Records from a data source:
-- Opening Marker --

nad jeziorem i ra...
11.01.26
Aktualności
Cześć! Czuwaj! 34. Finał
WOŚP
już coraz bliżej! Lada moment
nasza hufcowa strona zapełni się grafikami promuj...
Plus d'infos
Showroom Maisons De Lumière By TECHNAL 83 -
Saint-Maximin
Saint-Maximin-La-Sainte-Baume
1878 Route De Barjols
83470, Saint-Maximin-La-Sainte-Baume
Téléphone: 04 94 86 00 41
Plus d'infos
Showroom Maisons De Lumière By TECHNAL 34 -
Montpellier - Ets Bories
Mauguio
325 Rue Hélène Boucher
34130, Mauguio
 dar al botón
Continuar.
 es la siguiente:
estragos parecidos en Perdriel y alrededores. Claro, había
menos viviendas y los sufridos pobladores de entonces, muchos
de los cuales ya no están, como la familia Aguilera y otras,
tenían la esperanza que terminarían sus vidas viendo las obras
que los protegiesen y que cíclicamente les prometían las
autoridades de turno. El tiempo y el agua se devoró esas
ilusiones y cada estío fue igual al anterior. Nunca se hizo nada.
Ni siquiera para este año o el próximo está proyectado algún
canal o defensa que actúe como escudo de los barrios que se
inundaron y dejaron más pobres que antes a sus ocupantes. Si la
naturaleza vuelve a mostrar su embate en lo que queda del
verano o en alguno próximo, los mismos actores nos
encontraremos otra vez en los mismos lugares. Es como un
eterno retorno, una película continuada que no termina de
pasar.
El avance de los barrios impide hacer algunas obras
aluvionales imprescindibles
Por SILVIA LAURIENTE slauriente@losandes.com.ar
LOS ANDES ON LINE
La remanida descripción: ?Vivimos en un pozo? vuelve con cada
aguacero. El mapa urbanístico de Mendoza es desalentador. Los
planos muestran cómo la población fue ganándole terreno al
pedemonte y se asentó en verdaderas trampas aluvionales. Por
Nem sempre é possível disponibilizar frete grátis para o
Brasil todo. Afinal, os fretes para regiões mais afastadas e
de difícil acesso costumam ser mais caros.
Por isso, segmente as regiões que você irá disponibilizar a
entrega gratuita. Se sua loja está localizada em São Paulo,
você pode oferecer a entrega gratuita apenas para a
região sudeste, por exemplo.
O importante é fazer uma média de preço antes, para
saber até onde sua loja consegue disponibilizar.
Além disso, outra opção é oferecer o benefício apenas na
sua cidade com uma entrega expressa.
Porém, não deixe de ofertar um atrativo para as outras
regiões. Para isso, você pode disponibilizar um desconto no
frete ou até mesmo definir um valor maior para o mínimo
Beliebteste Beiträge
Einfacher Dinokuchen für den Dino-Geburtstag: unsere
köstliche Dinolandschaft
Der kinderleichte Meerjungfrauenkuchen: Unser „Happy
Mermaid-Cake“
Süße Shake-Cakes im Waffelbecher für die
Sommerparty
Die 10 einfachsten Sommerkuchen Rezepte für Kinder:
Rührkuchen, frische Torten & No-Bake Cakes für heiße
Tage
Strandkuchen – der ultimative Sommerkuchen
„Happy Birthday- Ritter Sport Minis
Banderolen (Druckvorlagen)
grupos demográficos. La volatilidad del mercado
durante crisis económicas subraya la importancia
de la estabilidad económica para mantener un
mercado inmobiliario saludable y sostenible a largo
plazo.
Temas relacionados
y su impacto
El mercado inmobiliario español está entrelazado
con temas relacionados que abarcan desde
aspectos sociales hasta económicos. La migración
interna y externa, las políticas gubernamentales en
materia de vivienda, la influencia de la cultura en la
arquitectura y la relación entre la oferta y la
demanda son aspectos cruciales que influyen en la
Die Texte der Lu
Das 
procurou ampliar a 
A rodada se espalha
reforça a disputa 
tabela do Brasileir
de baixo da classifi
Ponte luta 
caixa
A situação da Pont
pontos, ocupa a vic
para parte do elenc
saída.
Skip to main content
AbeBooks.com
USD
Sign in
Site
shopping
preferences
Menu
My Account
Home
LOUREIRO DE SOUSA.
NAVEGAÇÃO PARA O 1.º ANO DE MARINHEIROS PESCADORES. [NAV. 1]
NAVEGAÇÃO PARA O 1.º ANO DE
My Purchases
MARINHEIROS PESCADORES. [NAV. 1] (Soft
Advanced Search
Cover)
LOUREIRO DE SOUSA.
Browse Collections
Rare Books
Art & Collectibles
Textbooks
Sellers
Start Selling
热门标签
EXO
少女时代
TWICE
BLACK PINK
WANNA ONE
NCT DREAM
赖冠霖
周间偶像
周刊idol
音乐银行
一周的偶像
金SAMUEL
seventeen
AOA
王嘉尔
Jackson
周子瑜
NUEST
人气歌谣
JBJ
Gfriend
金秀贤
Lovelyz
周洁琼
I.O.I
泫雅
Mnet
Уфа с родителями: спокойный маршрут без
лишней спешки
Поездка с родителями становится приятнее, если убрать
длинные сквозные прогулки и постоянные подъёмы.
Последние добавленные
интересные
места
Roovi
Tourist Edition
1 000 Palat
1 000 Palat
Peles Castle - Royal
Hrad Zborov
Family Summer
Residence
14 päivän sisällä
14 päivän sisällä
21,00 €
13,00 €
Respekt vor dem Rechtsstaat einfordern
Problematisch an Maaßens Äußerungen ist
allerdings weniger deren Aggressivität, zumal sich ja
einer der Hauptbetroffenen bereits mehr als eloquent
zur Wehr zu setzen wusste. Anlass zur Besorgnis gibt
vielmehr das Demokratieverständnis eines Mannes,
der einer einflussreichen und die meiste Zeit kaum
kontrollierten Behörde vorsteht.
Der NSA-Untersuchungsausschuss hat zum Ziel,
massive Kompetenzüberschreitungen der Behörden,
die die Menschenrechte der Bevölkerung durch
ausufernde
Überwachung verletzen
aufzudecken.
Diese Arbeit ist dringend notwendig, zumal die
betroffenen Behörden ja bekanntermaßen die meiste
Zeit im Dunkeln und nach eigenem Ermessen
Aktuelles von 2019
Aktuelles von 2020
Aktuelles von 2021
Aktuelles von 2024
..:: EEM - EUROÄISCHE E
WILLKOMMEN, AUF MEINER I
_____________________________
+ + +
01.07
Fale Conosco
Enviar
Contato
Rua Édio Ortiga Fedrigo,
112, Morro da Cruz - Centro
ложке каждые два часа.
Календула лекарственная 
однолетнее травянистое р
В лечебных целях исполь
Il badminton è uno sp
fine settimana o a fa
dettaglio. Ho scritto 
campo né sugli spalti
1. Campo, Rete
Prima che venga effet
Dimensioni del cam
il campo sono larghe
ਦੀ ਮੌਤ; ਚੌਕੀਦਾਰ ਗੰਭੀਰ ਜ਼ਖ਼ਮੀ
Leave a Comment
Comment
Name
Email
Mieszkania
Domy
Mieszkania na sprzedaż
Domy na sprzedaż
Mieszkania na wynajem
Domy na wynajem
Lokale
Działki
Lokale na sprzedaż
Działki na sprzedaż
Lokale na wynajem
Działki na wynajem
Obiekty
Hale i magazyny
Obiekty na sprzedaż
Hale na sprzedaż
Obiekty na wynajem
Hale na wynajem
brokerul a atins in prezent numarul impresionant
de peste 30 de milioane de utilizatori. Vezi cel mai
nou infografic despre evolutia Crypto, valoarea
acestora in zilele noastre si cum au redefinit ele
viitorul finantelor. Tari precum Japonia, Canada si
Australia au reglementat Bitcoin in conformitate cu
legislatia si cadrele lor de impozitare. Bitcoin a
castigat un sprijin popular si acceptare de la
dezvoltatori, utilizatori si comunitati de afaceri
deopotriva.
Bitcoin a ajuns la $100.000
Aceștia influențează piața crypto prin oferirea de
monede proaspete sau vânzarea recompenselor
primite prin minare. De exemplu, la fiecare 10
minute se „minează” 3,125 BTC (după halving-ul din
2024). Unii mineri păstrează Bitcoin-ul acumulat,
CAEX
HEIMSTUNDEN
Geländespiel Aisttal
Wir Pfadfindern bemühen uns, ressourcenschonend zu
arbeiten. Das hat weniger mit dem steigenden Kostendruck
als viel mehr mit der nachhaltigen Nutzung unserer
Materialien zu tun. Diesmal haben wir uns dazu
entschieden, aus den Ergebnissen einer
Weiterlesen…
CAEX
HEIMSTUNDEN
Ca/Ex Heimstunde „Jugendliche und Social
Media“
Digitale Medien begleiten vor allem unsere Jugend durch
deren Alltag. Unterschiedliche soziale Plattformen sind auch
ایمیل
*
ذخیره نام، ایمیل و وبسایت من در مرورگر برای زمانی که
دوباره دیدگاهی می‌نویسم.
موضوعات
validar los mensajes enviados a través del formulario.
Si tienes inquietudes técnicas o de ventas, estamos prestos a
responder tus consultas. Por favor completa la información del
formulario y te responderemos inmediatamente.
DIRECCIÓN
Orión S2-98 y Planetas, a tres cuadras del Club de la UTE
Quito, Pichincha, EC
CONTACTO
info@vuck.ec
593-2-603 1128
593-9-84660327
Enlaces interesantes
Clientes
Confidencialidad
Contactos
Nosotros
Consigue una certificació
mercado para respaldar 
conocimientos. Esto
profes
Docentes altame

-- Closing Marker --

Assignment:
Report the lines above that contain "Maximin".

Result of this task:
Saint-Maximin
Saint-Maximin-La-Sainte-Baume
83470, Saint-Maximin-La-Sainte-Baume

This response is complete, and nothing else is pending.